Under the regulations, the majority of boilers will need to be retrofitted with new and costly emissions curbing technologies, with an upfront price tag of $10 billion and annual compliance costs of around $3 billion.

Boiler MACT is an example of EPA regulating outside of reality.

The Clean Air Act gives EPA authority to regulate boilers based on the best performing similar facilities. One could easily interpret this as monitoring facilities with the best pollution controls and then directing the industry to move towards similar technologies. Instead, the Agency looked at individual pollutants at facilities, cherry picked the best results, spiced them together, and set the bar there. Even if a facility is the worst polluter of a particular pollutant, it could still be considered a best performing facility if its emissions of another pollutant are low.
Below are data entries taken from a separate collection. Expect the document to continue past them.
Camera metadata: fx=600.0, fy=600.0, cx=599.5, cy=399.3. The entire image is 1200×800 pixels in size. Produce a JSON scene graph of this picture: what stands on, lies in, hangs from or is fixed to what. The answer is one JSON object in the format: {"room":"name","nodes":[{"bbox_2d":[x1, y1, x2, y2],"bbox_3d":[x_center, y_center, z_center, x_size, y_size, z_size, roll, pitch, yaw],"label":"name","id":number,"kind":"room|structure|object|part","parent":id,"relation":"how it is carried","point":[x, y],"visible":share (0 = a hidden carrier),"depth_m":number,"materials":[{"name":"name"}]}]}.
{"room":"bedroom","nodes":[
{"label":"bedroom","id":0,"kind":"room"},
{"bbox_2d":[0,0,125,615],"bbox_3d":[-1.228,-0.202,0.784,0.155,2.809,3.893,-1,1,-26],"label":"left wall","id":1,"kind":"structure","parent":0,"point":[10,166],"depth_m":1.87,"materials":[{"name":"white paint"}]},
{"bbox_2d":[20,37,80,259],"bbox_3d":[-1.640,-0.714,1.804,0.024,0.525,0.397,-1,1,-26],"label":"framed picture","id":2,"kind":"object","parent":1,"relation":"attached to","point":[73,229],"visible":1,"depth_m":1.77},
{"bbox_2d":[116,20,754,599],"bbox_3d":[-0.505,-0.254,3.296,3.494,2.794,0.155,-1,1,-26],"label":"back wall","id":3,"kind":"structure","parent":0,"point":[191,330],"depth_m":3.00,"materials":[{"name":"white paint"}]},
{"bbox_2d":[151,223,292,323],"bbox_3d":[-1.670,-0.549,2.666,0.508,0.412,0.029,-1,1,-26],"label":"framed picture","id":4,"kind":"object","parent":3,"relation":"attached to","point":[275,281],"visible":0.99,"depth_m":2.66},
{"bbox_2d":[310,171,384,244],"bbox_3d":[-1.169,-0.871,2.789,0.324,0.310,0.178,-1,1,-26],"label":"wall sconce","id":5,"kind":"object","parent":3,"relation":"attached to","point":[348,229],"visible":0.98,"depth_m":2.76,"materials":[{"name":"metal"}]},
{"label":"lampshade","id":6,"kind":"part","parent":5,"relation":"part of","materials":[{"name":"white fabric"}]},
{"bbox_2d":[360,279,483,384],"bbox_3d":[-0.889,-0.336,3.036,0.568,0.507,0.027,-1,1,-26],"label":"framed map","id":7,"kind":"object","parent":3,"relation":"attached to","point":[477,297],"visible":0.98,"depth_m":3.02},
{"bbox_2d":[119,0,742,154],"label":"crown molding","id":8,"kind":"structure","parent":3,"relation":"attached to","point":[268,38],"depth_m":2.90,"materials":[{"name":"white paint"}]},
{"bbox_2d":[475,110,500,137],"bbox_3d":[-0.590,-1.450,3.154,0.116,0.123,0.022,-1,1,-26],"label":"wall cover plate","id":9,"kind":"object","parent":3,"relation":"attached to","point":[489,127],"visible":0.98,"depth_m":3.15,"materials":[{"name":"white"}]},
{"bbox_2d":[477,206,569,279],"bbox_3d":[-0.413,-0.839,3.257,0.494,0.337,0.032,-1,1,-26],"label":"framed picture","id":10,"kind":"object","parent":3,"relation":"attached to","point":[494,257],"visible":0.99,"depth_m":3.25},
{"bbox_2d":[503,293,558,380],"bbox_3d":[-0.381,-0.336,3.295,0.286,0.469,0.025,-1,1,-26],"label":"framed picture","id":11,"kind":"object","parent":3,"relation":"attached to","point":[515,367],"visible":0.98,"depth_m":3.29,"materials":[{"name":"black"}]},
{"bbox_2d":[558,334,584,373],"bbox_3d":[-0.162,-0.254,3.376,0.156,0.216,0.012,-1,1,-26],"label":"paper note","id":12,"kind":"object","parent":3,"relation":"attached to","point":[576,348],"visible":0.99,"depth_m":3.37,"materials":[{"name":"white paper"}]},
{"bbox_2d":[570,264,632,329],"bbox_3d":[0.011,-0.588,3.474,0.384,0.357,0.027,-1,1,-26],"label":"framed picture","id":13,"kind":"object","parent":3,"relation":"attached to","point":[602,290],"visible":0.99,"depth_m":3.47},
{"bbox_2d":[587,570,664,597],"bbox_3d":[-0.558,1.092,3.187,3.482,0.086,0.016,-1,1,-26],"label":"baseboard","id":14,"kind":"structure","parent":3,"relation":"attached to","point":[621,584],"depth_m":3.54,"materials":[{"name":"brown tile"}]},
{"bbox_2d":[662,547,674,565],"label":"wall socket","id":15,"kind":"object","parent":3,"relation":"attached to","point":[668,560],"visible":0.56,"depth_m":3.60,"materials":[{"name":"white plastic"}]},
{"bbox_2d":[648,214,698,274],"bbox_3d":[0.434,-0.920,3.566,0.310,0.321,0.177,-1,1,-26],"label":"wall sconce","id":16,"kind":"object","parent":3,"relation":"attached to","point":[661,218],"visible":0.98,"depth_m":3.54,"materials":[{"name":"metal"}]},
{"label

This approach has been dubbed the “Frankenboiler” by industry — a facility created in a lab which does not exist in the real world. In testimony before a House committee, Paul Gilman, EPA official turned industry representative, compared this approach to “asking that the decathlon champion at the Olympics be able to win not only the overall decathlon, but all of the 10 individual events as well.”

Picking on Texas

In July, EPA finalized their Cross-State Air Pollution Rule, an updated Bush-era program which regulates emissions from power plants in states that the EPA finds “contribute significantly” with the maintenance of healthy air quality in neighboring states.

The final rules came after a standard process in which the Agency proposes standards, allows stakeholders and the public an opportunity to comment on the proposal, and crafts a regulation, hopefully taking into account valid comments in their final product.
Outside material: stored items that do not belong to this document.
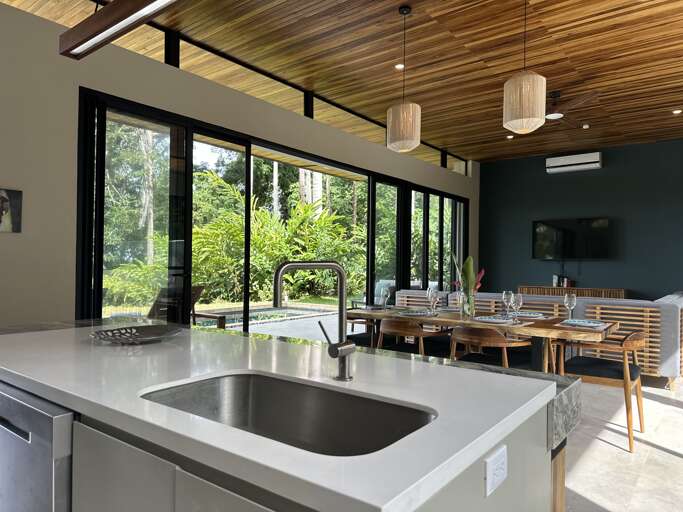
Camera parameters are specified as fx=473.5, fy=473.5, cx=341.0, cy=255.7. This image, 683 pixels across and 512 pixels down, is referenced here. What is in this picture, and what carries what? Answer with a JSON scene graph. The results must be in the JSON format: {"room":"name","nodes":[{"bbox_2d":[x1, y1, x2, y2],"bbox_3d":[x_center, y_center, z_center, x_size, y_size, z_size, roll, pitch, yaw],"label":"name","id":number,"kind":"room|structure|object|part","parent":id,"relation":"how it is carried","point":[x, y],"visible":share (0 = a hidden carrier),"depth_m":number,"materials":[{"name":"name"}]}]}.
{"room":"kitchen","nodes":[
{"label":"kitchen","id":0,"kind":"room"},
{"bbox_2d":[0,0,479,358],"bbox_3d":[-0.518,-0.307,6.223,0.241,3.296,9.900,0,-1,38],"label":"beige wall","id":1,"kind":"structure","parent":0,"point":[2,175],"depth_m":3.92,"materials":[{"name":"paint"}]},
{"bbox_2d":[0,188,22,232],"bbox_3d":[-2.541,-0.340,3.513,0.029,0.325,0.300,0,-1,38],"label":"picture","id":2,"kind":"object","parent":1,"relation":"attached to","point":[3,198],"visible":1,"depth_m":3.56},
{"bbox_2d":[48,1,466,171],"bbox_3d":[-0.353,-2.001,6.401,0.086,0.399,8.623,0,-1,38],"label":"clerestory window","id":3,"kind":"structure","parent":1,"relation":"in","point":[306,114],"depth_m":5.63,"materials":[{"name":"clear glass"}]},
{"bbox_2d":[75,89,465,330],"bbox_3d":[0.044,0.001,6.757,0.165,2.687,6.860,0,-1,38],"label":"sliding glass door","id":4,"kind":"structure","parent":1,"relation":"in","point":[101,184],"depth_m":4.90,"materials":[{"name":"black glass"}]},
{"bbox_2d":[1,0,681,162],"bbox_3d":[1.768,-2.317,5.678,6.122,0.264,10.714,0,-1,38],"label":"wood ceiling","id":5,"kind":"structure","parent":0,"point":[680,52],"depth_m":5.35,"materials":[{"name":"brown wood"}]},
{"bbox_2d":[59,0,184,59],"bbox_3d":[-0.331,-1.664,1.591,2.467,1.331,0.128,0,-1,38],"label":"linear ceiling light","id":6,"kind":"object","parent":5,"relation":"hanging from","point":[86,27],"visible":0.99,"depth_m":2.08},
{"bbox_2d":[394,62,404,69],"bbox_3d":[0.688,-2.201,5.506,0.148,0.024,0.149,0,-1,38],"label":"recessed light","id":7,"kind":"object","parent":5,"relation":"in","point":[399,66],"visible":0.91,"depth_m":5.50,"materials":[{"name":"white"}]},
{"bbox_2d":[386,4,420,152],"bbox_3d":[0.580,-1.619,4.353,0.321,1.322,0.321,0,-1,38],"label":"pendant lamp","id":8,"kind":"object","parent":5,"relation":"hanging from","point":[403,105],"visible":1,"depth_m":4.23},
{"bbox_2d":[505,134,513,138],"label":"recessed light","id":9,"kind":"object","parent":5,"relation":"in","point":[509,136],"visible":0.93,"depth_m":7.85,"materials":[{"name":"white"}]},
{"bbox_2d":[502,0,546,134],"bbox_3d":[1.450,-1.640,3.740,0.331,1.291,0.329,0,-1,38],"label":"pendant lamp","id":10,"kind":"object","parent":5,"relation":"hanging from","point":[526,96],"visible":1,"depth_m":3.61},
{"bbox_2d":[544,90,598,123],"bbox_3d":[2.773,-1.995,6.303,1.213,0.360,1.244,0,-1,38],"label":"ceiling fan","id":11,"kind":"object","parent":5,"relation":"hanging from","point":[556,92],"visible":0.76,"depth_m":6.16,"materials":[{"name":"brown"}]},
{"bbox_2d":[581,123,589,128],"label":"recessed light","id":12,"kind":"object","parent":5,"relation":"attached to","point":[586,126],"visible":0.99,"depth_m":7.06,"materials":[{"name":"white"}]},
{"bbox_2d":[672,108,681,114],"bbox_3d":[4.931,-2.114,6.939,0.159,0.036,0.157,0,-1,38],"label":"recessed light","id":13,"kind":"object","parent":5,"relation":"in","point":[676,111],"visible":0.98,"depth_m":6.94,"materials":[{"name":"white"}]},
{"bbox_2d":[480,136,682,300],"bbox_3d":[5.206,-0.320,9.169,5.172,3.559,0.200,0,-1,38],"label":"green wall","id":14,"kind":"structure","parent":0,"point":[601,264],"depth_m":9.28,"materials":[{"name":"paint"}]},
{"bbox_2d":[516,285,627,299],"bbox_3d":[4.457,1.006,9.266,1.916,0.799,0.481,0,-1,38],"label":"sideboard","id":15,"kind":"object","parent":14,"relation":"attached to","point":[583,290],"visible":0.32,"depth_m":9.03,"materials":[{"name":"brown wood"}]},
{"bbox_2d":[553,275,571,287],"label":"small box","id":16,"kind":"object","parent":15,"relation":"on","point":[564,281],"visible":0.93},
{"bbox_2d":[532,217,612,259],"bbox_3d":[4.542,-0.288,9.440,1.443,0.939,0.071,0,-1,38],"label":"television","id":17,"kind":"object","parent":14,"relation":"attached to","point":[552,228],"visible":0.99,"depth_m":9.39,"materials":[{"name":"black"}]},
{"bbox_2d":[545,151,602,173],"bbox_3d":[4.553,-1.829,9.295,0.993,0.293,0.215,0,-1,38],"label":"air conditioner","id":18,"kind":"object","parent":14,"relation":"attached to","point":[571,162],"visible":0.99,"depth_m":9.21,"materials":[{"name":"white plastic"}]},
{"bbox_2d":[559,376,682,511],"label":"floor","id":19,"kind":"structure","parent":0,"point":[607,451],"depth_m":3.13,"materials":[{"name":"beige tile"}]},
{"bbox_2d":[0,320,579,511],"bbox_3d":[-0.609,0.766,1.670,2.416,0.949,1.037,0,-1,38],"label":"kitchen island","id":20,"kind":"object","parent":19,"relation":"on","point":[499,442],"visible":0.82,"depth_m":1.11,"materials":[{"name":"stone"}]},
{"bbox_2d":[0,382,74,511],"bbox_3d":[-0.784,0.805,1.554,0.611,0.830,0.589,0,-1,38],"label":"dishwasher","id":21,"kind":"object","parent":20,"relation":"in","point":[47,449],"visible":0.41,"depth_m":1.24,"materials":[{"name":"silver metal"}]},
{"bbox_2d":[89,324,182,343],"bbox_3d":[-0.821,0.318,1.906,0.361,0.047,0.363,1,-1,-1],"label":"decorative bowl","id":22,"kind":"object","parent":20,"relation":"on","point":[143,333],"visible":0.99,"depth_m":1.95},
{"bbox_3d":[-0.309,0.735,0.950,0.644,0.646,0.065,0,-1,38],"label":"cabinet doors","id":23,"kind":"part","parent":20,"relation":"part of","materials":[{"name":"grey"}]},
{"bbox_2d":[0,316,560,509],"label":"countertop","id":24,"kind":"structure","parent":20,"relation":"on","point":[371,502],"depth_m":1.15,"materials":[{"name":"white stone"}]},
{"bbox_2d":[273,260,354,381],"bbox_3d":[-0.072,0.163,1.140,0.116,0.312,0.247,0,-1,38],"label":"faucet","id":25,"kind":"object","parent":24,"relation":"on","point":[348,352],"visible":0.99,"depth_m":1.19,"materials":[{"name":"silver metal"}]},
{"bbox_2d":[140,372,435,457],"bbox_3d":[-0.133,0.420,1.069,0.661,0.154,0.423,0,-1,38],"label":"sink","id":26,"kind":"object","parent":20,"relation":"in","point":[284,402],"visible":0.46,"depth_m":1.24,"materials":[{"name":"silver metal"}]},
{"bbox_2d":[484,444,507,497],"bbox_3d":[0.335,0.460,1.020,0.010,0.074,0.111,0,-1,38],"label":"power outlet","id":27,"kind":"object","parent":20,"relation":"attached to","point":[494,466],"visible":0.99,"depth_m":1.01,"materials":[{"name":"white plastic"}]},
{"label":"post","id":28,"kind":"part","parent":20,"relation":"part of","materials":[{"name":"brown wood"}]},
{"bbox_2d":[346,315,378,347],"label":"dining chair","id":29,"kind":"object","parent":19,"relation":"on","point":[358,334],"visible":0.27,"depth_m":4.83,"materials":[{"name":"brown"}]},
{"bbox_2d":[377,317,443,356],"bbox_3d":[0.607,0.910,4.129,0.597,0.759,0.566,0,-1,38],"label":"dining chair","id":30,"kind":"object","parent":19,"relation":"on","point":[402,329],"visible":0.54,"depth_m":3.95,"materials":[{"name":"brown wood"}]},
{"bbox_2d":[346,304,624,372],"bbox_3d":[1.114,0.920,4.222,2.347,0.763,0.964,0,-1,38],"label":"dining table","id":31,"kind":"object","parent":19,"relation":"on","point":[538,329],"visible":0.49,"depth_m":3.72,"materials":[{"name":"brown wood"}]},
{"bbox_2d":[381,285,391,309],"bbox_3d":[0.438,0.413,4.683,0.094,0.230,0.094,0,-1,38],"label":"wine glass","id":32,"kind":"object","parent":31,"relation":"on","point":[386,293],"visible":0.99,"depth_m":4.65,"materials":[{"name":"clear glass"}]},
{"bbox_2d":[396,309,433,316],"bbox_3d":[0.667,0.489,4.290,0.282,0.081,0.275,0,-1,38],"label":"plate","id":33,"kind":"object","parent":31,"relation":"on","point":[415,313],"visible":0.99,"depth_m":4.28,"materials":[{"name":"white ceramic"}]},
{"bbox_2d":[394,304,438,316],"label":"placemat","id":34,"kind":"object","parent":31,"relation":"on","point":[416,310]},
{"bbox_2d":[426,287,437,313],"bbox_3d":[0.825,0.404,4.325,0.091,0.239,0.091,0,-1,38],"label":"wine glass","id":35,"kind":"object","parent":31,"relation":"on","point":[432,293],"visible":0.99,"depth_m":4.30,"materials":[{"name":"clear glass"}]},
{"bbox_2d":[454,291,463,316],"bbox_3d":[1.041,0.420,4.198,0.090,0.234,0.089,0,-1,38],"label":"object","id":36,"kind":"object","parent":31,"relation":"on","point":[457,294],"visible":1,"depth_m":4.17,"materials":[{"name":"clear glass"}]},
{"bbox_2d":[461,290,474,317],"bbox_3d":[1.131,0.432,4.218,0.116,0.226,0.114,0,-1,38],"label":"glass vase","id":37,"kind":"object","parent":31,"relation":"on","point":[470,309],"visible":0.94,"depth_m":4.18,"materials":[{"name":"clear glass"}]},
{"bbox_2d":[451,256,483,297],"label":"flower arrangement","id":38,"kind":"object","parent":37,"relation":"in","point":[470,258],"visible":0.52,"depth_m":4.23,"materials":[{"name":"plant"}]},
{"bbox_2d":[472,315,513,323],"bbox_3d":[1.219,0.500,3.833,0.288,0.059,0.285,0,-1,38],"label":"plate","id":39,"kind":"object","parent":31,"relation":"on","point":[497,320],"visible":0.99,"depth_m":3.82,"materials":[{"name":"white ceramic"}]},
{"bbox_2d":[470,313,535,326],"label":"placemat","id":40,"kind":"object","parent":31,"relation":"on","point":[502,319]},
{"bbox_2d":[501,290,513,318],"bbox_3d":[1.412,0.413,4.025,0.092,0.239,0.092,0,-1,38],"label":"wine glass","id":41,"kind":"object","parent":31,"relation":"on","point":[504,294],"visible":0.99,"depth_m":3.99,"materials":[{"name":"clear glass"}]},
{"bbox_2d":[511,292,522,321],"bbox_3d":[1.401,0.416,3.786,0.093,0.238,0.094,0,-1,38],"label":"wine glass","id":42,"kind":"object","parent":31,"relation":"on","point":[521,299],"visible":0.99,"depth_m":3.76,"materials":[{"name":"clear glass"}]},
{"bbox_2d":[513,311,545,318],"bbox_3d":[1.661,0.501,4.250,0.291,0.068,0.285,0,-1,38],"label":"plate","id":43,"kind":"object","parent":31,"relation":"on","point":[529,314],"visible":0.89,"depth_m":4.24,"materials":[{"name":"ceramic"}]},
{"bbox_2d":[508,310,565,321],"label":"placemat","id":44,"kind":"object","parent":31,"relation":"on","point":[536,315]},
{"bbox_2d":[564,292,576,321],"bbox_3d":[1.823,0.417,3.779,0.092,0.233,0.092,0,-1,38],"label":"wine glass","id":45,"kind":"object","parent":31,"relation":"on","point":[569,304],"visible":0.99,"depth_m":3.75,"materials":[{"name":"clear glass"}]},
{"bbox_2d":[561,318,606,328],"bbox_3d":[1.924,0.536,3.755,0.299,0.028,0.296,0,-1,38],"label":"plate","id":46,"kind":"object","parent":31,"relation":"on","point":[591,324],"visible":1,"depth_m":3.74,"materials":[{"name":"white ceramic"}]},
{"bbox_2d":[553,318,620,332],"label":"placemat","id":47,"kind":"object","parent":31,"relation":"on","point":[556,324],"visible":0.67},
{"bbox_2d":[448,326,530,369],"bbox_3d":[1.124,0.905,3.628,0.601,0.764,0.553,0,-1,38],"label":"dining chair","id":48,"kind":"object","parent":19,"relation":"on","point":[492,339],"visible":0.55,"depth_m":3.46,"materials":[{"name":"brown wood"}]},
{"bbox_2d":[407,288,682,387],"bbox_3d":[2.765,0.919,6.649,3.463,0.851,2.093,0,-1,38],"label":"sofa","id":49,"kind":"object","parent":19,"relation":"on","point":[669,337],"visible":0.36,"depth_m":5.01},
{"bbox_2d":[555,330,645,452],"bbox_3d":[1.940,0.923,3.510,0.579,0.756,0.591,0,-1,38],"label":"dining chair","id":50,"kind":"object","parent":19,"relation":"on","point":[601,373],"visible":0.81,"depth_m":3.37,"materials":[{"name":"brown wood"}]},
{"label":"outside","id":51,"kind":"structure","parent":0,"visible":0},
{"bbox_2d":[195,304,340,330],"bbox_3d":[-1.577,1.219,8.951,1.878,0.485,3.276,0,-1,38],"label":"swimming pool","id":52,"kind":"structure","parent":51,"relation":"in","point":[289,313],"depth_m":8.98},
{"label":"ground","id":53,"kind":"structure","parent":51,"visible":0},
{"bbox_2d":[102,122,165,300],"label":"tree","id":54,"kind":"object","parent":53,"relation":"on","point":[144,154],"visible":0.3,"materials":[{"name":"green plant"}]},
{"bbox_2d":[147,284,224,327],"bbox_3d":[-2.047,0.830,5.709,0.965,0.949,0.751,0,-1,26],"label":"outdoor chair","id":55,"kind":"object","parent":53,"relation":"on","point":[200,287],"visible":0.37,"depth_m":5.78,"materials":[{"name":"brown"}]},
{"bbox_2d":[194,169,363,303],"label":"shrubs","id":56,"kind":"object","parent":53,"relation":"on","point":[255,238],"visible":0.51,"materials":[{"name":"green plant"}]}
]}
When the proposal was released a in 2010, EPA data that showed Texas’ contribution to out-of-state emissions were not high enough for inclusion.

But when the final rule was released in July, Texas found itself included in the program.

The last minute inclusion is based on a hypothetical linkage between Texas emissions and a pollution monitor hundreds of miles away in Granite City, Illinois. The monitor is located half-a-mile from a steel mill, and was placed there specifically to monitor it. In fact, the area meets air quality standards today after the Illinois Environmental Protection Agency and the mill agreed on the installation of pollution controls.

Texas was never given the opportunity to publicly comment on this information because it was not part of the proposed rule, which is when the public has the opportunity to share concerns.

Curiously, when six other states were added to the program after the proposal, EPA gave them additional notice and time to comment on the Agency’s findings. So why was Texas snubbed?

Compliance costs for this rule are estimated at $2.4 billion annually. Texas’ will be required to cut emissions by nearly 50 percent under the regulations, which go into effect in January 2012 — less than six months after the rules were released and Texas learned of its inclusion. Not surprisingly, a Texas utility company recently announced it would shut down plants and fire nearly 500 employees as a direct result of the regulation.

In January, President Obama ordered agencies to regulate using the “least burdensome tools” that take “into account benefits and cost” and “[promote] economic growth … and job creation.” The EPA, with 20,000 employees and a budget of $8.5 billion dollars, has simply ignored this. The President intervened in early September when he ordered the Agency to withdraw a burdensome regulation on ozone that would have cost $100 billion a year and shut down economic growth in hundreds of communities across the nation.

These are just two examples of EPA’s lack of discretion when crafting major rules that affect jobs, energy costs, and billions of dollars in diverted capital.

The EPA is acting like they’ll be out of a job in 2013, and with this tunnel-visioned lack of restraint they have become the biggest contributor to that cause.